# Compare GLIMS and RGI Data
Author: Ann Windnagel

Date: 3/10/19

This notebook does a comparison of GLIMS and RGI data to determine the 10 largest glaciers in each of the 19 world glacier regions.

## Import packages

In [1]:
import os
import os.path as op
import sys
import pandas as pd
import matplotlib.pyplot as plt
import geopandas as gpd

# set working dir
HOME = op.join(op.expanduser("~"))
os.chdir(os.path.join(HOME, "git/wgms-glacier-project"))

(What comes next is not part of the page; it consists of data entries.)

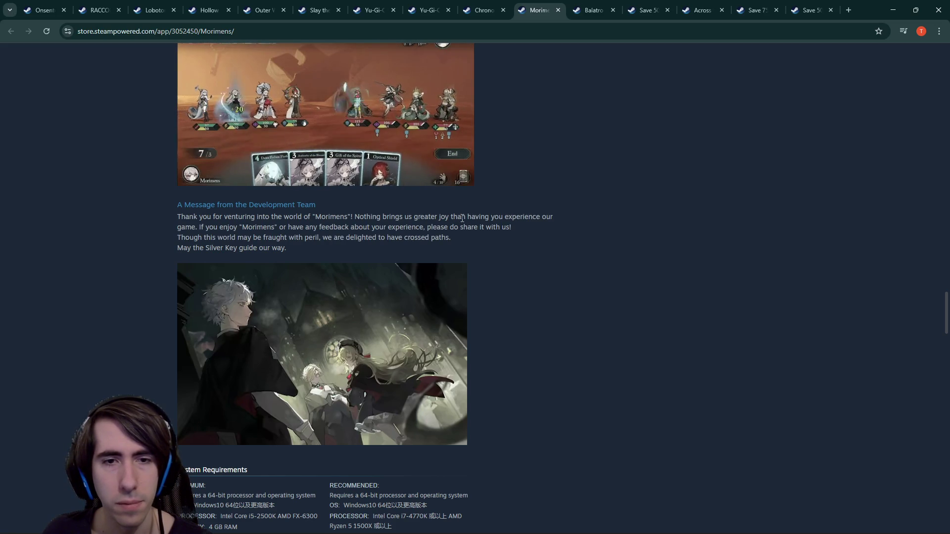
scroll(461, 219, down, 5)
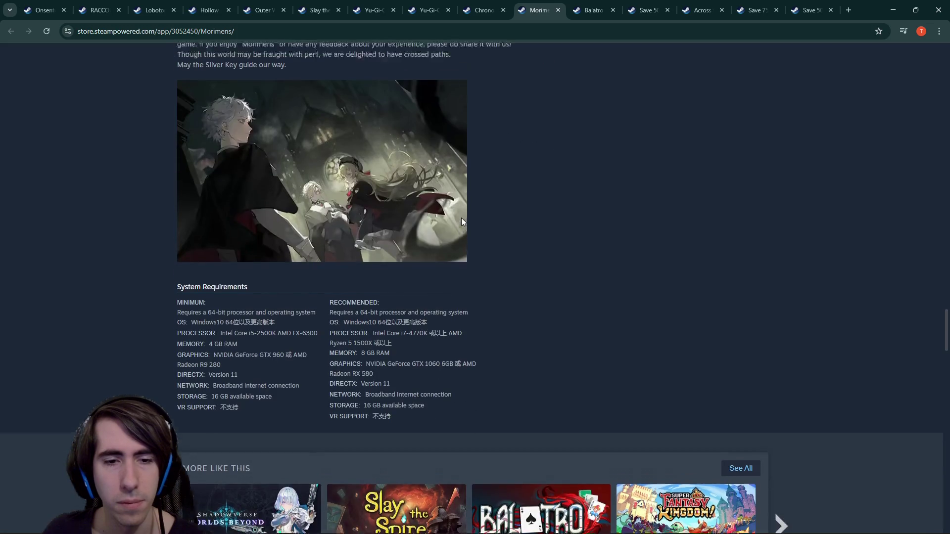
scroll(458, 227, down, 1)
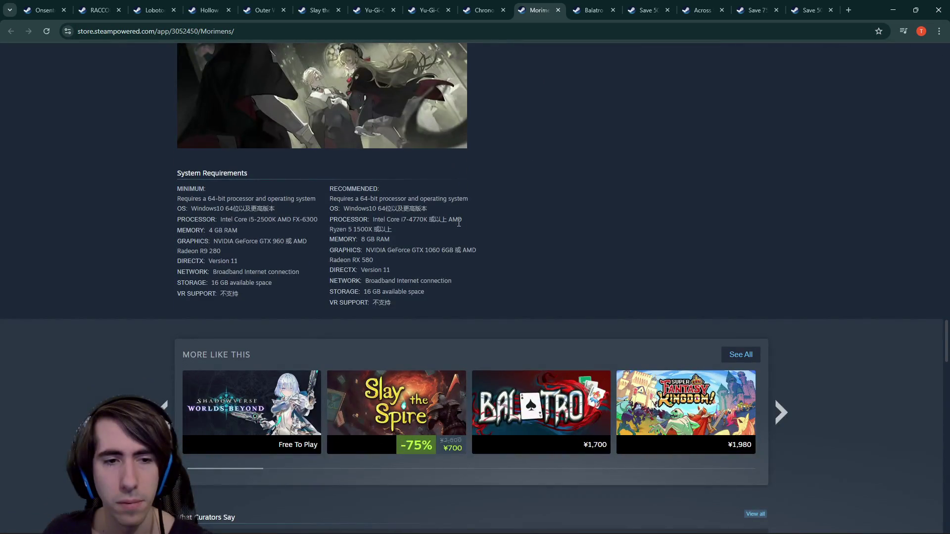
scroll(487, 228, up, 15)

# Set up path to load scripts
module_path = os.path.abspath(os.path.join('..'))
if module_path not in sys.path:
    sys.path.append(module_path)
    
import scripts.wgms_scripts as ws

## Function Definition

In [2]:
def ten_largest(data, region_no, source):
    '''
    Finds the 10 largest glaciers in a region and saves them to a csv file

    Parameters
    ----------
    data : Geodataframe containing all glacier polygons for a region
    region_no : Integer with the region number. Accepted values are 1 through 19.
    source :  String with the source of the glacier outlines. Accepted values are GLIMS or RGI

    Returns
    ----------
    nothing: Saves a csv file of the 10 largest glaciers for a region
    '''
    
    if source == 'GLIMS':
        # Find 10 largest
        ten_largest_df = data[['glac_id', 'db_area', 'glac_name', 'src_date']].nlargest(10, 'db_area')
        
        # Save to csv file if it doesn't already exist
        glims_largest_csv_fp = "data/glims/processed/largest/glims_region_" + str(region_no) + "_largest.csv"
        if os.path.exists(glims_largest_csv_fp) == False:
            print(region_no)
            ten_largest_df.to_csv(glims_largest_csv_fp, index=False)
        
    elif source == 'RGI':
        # Find 10 largest
        ten_largest_df = data[['GLIMSId', 'Area', 'Name', 'BgnDate']].nlargest(10, 'Area')
        
        # Save to csv file if it doesn't already exist
        rgi_largest_csv_fp = "data/rgi/processed/largest/rgi_region_" + str(region_no) + "_largest.csv"
        if os.path.exists(rgi_largest_csv_fp) == False:
            print(region_no)
            ten_largest_df.to_csv(rgi_largest_csv_fp, index=False)
        
    else:
        print("Incorrect source input")
    
    return

## Region 1

### GLIMS GLIMS GLIMS GLIMS
----------------------------------------------

In [3]:
# Use the ten_largest function to create the 19 csv files for GLIMS
region_no = [1,2,3,4,5,6,7,8,9,10,11,12,13,14,15,16,17,18,19]
for region in region_no:
    glims_region_fp = "data/glims/processed/cleaned/glims_region_" + str(region) + "_cleaned.shp"
    glims_polygons = gpd.read_file(glims_region_fp)
    ten_largest(glims_polygons, region, "GLIMS")

### RGI RGI RGI RGI
------------------------------------------------

In [4]:
# Use the ten_largest function to create the 19 csv files for RGI
region_no = [1,2,3,4,5,6,7,8,9,10,11,12,13,14,15,16,17,18,19]
for region in region_no:
    #rgi_region_fp = "data/rgi/processed/largest/rgi_region_" + str(region) + "_cleaned.shp"
    rgi_polygons = ws.open_rgi_region(region)
    ten_largest(rgi_polygons, region, "RGI")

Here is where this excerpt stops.